LibreOffice vs. OpenOffice, Not Always SimpleOctober 1, 2012 at 4:02 pm | Posted in Operating Systems, Technology | 42 Comments
[Final Update: This post got a lot of notice, but I also had a follow up post that received less notice here that should be read for full perspective before commenting on this one now.]
If you are like me, you prefer LibreOffice over (Apache) OpenOffice because (1) It has a better open source license. (2) It has more community support. (3) It is more rapidly developing and releasing updates.
But at the same time, when I try to use them in a hard-core power user work environment, ideals go out the window and I use what works to keep my job. My employer briefly flirted with OpenOffice around 2005, and supposedly it was really bad experiment, but I wasn’t there at the time. So sadly, no one here contemplates a change from MS Office. Take an example spreadsheet I use. It is very complex to the point it would be better off in a database, but that’s beyond the scope of this post.

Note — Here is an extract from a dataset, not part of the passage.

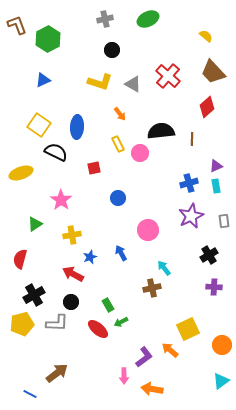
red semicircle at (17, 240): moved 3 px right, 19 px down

The surprising part is that MS Excel fails my needs even with working with its own .xlsx spreadsheet format. I need to hide 130 columns and Excel 2010 warns me “Cannot shift objects off sheet.” Prior Excel versions had the same problem. I’ve spent some effort looking for a solution, but the only thing I found to work is opening in an open source office suite.
MS Excel 2010:
I can open up this Excel document in either OpenOffice 3.4.1 or LibreOffice 3.6.1, and both are able to successfully hide the large number of columns I need hidden where Excel fails itself. However, LibreOffice has a bug that has persisted for many months, whereas OpenOffice just works. LibreOffice is making all comments visible by default. The only solution I’ve found in LibreOffice discussions is to manually close each one. In this case, that is an insane waste of time, as there are hundreds of comments showing, poking through the hidden columns.
Apache OpenOffice 3.4.1:
So in this case, the solution is to use OpenOffice. I’d rather point to a LibreOffice victory, but the open source community has to acknowledge failures for them to be fixed. And the bright side is that Apache OpenOffice is both still open source, and still free. There is nothing stopping people from using both office suites when necessary to see which better renders specific documents.
Update: Here is discussion where LibreOffice users have known and tried work-arounds for the past six months. I think that OpenOffice might have had a greater focus on MS Office document compatibility, while LibreOffice has focused on advancing features. I’m afraid my employer needs are squared directly over MS Excel compatibility vs. new features.